Lecture Notes on Random Variables and Probability Distributions

Definition of Random Variables

  • Random variables can be defined in various ways.
  • Example: Coin flip random variable
    • Map the outcomes of a coin flip to numbers.
    • Example: 0 for tails, 1 for heads.

Missing Probability Information

  • Definition alone doesn’t provide probability of outcomes (0 or 1).
  • Need a Probability Distribution to obtain this information.

Discrete vs. Continuous Random Variables

  • The coin flip example is a discrete random variable.
    • Outcomes are distinct and countable.

Discrete Probability Distribution

  • Visual representation is common.
  • Horizontal axis: Possible outcomes (0 or 1).
  • Vertical axis: Probability of each outcome.

Example Probability Distribution

  • Outcome 0 probability: Initially stated as 0.5 (50%).
  • Outcome 1 probability: Initially stated as 0.6 (60%).
  • Issue: Probabilities sum to 1.1, which is not legitimate (should sum to 1).

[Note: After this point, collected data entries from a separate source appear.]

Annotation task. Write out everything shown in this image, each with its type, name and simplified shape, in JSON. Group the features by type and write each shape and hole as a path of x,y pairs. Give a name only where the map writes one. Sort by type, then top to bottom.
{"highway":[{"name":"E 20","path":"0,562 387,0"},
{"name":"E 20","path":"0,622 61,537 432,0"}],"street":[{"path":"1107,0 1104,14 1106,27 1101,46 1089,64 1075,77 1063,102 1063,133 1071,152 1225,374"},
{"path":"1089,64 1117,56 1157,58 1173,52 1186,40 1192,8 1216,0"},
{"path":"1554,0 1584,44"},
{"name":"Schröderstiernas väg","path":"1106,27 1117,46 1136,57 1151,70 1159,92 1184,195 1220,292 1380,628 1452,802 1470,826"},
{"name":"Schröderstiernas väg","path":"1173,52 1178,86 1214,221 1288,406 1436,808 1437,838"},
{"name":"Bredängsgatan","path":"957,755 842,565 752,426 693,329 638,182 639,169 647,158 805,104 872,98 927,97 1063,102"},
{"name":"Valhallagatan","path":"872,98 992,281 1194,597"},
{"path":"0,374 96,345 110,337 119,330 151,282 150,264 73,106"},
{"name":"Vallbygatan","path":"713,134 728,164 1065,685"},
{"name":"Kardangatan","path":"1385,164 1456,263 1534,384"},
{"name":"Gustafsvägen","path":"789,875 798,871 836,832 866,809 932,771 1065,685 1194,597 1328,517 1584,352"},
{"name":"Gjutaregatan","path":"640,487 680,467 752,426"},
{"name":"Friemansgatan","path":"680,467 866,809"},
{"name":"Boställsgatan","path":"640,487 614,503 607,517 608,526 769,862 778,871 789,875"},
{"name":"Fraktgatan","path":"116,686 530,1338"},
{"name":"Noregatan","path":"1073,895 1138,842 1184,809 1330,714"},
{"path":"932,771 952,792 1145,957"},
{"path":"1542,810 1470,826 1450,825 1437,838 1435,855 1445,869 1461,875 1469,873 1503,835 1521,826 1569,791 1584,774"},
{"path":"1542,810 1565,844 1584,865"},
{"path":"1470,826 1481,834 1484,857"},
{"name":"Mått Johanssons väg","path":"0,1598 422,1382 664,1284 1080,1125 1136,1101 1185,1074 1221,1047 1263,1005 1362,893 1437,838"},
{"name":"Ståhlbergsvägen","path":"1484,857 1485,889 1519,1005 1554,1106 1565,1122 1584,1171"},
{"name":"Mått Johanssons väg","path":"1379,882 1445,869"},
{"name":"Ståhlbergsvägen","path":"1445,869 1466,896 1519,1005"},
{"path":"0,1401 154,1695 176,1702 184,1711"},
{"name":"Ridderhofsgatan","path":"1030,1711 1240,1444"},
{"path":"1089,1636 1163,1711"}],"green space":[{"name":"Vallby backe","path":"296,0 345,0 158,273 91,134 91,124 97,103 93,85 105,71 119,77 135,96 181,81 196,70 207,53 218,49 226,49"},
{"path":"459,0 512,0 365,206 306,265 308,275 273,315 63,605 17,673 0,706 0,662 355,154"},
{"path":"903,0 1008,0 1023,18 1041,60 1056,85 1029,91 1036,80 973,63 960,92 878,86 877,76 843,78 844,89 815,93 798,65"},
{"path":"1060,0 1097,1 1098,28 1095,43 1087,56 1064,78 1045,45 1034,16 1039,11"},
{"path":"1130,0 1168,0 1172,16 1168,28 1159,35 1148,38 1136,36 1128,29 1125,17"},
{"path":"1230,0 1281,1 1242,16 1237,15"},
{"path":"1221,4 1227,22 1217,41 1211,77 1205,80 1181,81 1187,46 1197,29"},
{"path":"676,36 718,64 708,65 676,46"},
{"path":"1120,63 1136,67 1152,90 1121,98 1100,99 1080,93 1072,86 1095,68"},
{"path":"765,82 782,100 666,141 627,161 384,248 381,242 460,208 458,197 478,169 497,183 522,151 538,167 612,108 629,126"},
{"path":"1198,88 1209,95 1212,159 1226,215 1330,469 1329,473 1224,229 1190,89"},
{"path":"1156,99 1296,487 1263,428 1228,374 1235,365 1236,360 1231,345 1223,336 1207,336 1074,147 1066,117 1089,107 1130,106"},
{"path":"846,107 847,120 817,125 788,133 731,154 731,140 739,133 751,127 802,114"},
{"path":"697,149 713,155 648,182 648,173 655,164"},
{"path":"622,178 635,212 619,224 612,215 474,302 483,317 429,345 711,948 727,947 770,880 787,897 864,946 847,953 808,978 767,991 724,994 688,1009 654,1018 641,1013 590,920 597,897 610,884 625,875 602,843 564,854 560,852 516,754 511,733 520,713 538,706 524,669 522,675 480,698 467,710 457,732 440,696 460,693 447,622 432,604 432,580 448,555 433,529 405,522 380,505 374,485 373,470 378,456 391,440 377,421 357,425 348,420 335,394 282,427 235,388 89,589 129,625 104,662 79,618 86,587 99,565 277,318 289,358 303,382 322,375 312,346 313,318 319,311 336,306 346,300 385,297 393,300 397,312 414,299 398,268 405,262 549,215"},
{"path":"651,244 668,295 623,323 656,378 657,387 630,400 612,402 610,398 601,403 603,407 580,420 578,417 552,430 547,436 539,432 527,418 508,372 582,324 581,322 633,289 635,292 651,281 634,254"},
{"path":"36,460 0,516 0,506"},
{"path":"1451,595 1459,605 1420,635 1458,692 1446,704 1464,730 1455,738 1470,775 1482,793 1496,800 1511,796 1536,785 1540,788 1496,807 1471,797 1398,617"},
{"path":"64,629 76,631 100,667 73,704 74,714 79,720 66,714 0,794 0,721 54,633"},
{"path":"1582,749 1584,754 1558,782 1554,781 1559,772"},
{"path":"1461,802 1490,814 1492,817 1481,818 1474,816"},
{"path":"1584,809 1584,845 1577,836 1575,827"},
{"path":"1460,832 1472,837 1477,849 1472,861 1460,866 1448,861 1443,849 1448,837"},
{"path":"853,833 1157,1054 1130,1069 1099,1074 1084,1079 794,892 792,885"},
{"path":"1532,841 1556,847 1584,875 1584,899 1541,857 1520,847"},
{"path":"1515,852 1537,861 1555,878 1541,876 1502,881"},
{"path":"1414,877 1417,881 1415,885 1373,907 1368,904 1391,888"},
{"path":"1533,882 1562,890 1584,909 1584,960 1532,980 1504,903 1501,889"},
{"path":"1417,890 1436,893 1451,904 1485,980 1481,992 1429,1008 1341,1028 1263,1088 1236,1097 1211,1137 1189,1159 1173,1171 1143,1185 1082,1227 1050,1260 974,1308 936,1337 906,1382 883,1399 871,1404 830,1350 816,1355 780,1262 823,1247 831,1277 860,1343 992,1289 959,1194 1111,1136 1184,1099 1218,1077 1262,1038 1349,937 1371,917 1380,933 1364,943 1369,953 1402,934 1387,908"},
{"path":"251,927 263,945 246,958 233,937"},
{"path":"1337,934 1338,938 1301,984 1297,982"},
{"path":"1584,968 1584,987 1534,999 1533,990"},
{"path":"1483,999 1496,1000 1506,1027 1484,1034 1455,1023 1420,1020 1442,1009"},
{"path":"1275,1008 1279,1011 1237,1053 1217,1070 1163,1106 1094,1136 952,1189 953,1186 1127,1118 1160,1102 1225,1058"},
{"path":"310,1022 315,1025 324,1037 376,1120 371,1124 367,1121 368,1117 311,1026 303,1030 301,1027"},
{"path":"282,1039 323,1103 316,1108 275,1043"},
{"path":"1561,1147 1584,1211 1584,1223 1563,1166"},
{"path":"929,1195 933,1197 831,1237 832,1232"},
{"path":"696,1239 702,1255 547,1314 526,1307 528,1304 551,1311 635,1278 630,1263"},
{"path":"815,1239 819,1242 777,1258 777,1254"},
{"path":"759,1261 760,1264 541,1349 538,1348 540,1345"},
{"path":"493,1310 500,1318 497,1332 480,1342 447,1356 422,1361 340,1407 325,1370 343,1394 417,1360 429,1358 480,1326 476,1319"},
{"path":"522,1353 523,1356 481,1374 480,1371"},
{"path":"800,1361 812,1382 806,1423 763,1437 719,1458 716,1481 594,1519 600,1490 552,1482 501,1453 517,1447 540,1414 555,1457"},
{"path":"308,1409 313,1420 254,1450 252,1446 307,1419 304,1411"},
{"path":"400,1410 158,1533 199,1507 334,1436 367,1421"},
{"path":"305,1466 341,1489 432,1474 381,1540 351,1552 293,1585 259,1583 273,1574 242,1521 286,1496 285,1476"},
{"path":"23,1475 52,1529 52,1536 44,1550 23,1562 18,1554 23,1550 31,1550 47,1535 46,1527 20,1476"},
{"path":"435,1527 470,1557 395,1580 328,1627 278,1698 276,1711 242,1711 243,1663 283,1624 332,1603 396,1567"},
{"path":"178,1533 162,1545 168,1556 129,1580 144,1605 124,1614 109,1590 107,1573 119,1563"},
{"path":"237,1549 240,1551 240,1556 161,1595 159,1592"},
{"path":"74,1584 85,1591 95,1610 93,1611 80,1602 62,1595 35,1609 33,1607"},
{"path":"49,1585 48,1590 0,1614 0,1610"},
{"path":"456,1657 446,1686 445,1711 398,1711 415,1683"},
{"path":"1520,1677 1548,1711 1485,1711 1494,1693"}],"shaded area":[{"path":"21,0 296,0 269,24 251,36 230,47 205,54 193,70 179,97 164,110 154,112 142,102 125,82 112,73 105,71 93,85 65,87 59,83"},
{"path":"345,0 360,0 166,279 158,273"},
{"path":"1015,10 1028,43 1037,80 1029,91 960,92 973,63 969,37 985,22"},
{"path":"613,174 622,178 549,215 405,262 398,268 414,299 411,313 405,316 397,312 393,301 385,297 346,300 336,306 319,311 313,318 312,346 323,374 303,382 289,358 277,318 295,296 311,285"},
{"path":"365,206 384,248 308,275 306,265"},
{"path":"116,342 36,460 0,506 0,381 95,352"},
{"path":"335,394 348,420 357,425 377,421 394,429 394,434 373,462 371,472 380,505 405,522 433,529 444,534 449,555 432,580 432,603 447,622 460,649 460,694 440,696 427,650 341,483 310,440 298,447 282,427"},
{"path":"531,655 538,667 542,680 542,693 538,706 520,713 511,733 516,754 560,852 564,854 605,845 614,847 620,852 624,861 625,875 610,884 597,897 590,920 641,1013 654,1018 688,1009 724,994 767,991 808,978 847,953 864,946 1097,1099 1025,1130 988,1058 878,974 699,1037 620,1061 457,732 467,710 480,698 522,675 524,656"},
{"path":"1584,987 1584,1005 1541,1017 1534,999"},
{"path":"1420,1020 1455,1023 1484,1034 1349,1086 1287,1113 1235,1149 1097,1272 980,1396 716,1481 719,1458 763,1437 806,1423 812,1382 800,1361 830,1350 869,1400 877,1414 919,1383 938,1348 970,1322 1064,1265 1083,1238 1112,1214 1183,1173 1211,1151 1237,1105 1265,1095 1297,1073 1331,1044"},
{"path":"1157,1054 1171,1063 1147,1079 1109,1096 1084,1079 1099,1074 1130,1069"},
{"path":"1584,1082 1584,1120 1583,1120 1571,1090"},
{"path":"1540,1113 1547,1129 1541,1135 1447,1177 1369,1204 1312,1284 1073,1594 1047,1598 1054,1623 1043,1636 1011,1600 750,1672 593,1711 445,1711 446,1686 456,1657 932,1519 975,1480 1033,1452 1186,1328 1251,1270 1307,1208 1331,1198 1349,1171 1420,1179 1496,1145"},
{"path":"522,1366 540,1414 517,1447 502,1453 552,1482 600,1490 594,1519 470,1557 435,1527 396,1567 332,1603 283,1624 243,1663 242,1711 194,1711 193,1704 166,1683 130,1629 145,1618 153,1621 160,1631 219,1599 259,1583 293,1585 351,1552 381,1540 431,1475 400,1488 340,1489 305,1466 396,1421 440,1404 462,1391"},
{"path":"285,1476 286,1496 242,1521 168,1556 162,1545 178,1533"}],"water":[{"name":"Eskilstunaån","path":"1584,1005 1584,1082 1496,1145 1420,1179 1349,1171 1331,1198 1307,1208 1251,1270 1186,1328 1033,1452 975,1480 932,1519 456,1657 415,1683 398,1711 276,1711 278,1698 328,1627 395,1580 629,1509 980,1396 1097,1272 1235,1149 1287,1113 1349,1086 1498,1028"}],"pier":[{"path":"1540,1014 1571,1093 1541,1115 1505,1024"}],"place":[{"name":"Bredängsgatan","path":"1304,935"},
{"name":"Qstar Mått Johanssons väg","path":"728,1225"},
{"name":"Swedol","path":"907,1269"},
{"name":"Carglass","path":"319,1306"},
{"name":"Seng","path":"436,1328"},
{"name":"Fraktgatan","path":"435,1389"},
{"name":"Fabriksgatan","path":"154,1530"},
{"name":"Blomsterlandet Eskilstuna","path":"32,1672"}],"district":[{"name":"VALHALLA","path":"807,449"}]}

Correction of Probability Distribution

  • Corrected probabilities:
    • Outcome 0 probability: 0.4 (40%).
    • Outcome 1 probability: 0.6 (60%).
  • Legitimate probability distribution now as it sums to 1.

Interpretation of Coins and Outcomes

  • The coin is not fair due to unequal probabilities.
  • More likely to get heads (random variable = 1).

Next Steps

  • Further study of various probability distributions.
  • Recognizing the importance in inferential statistics.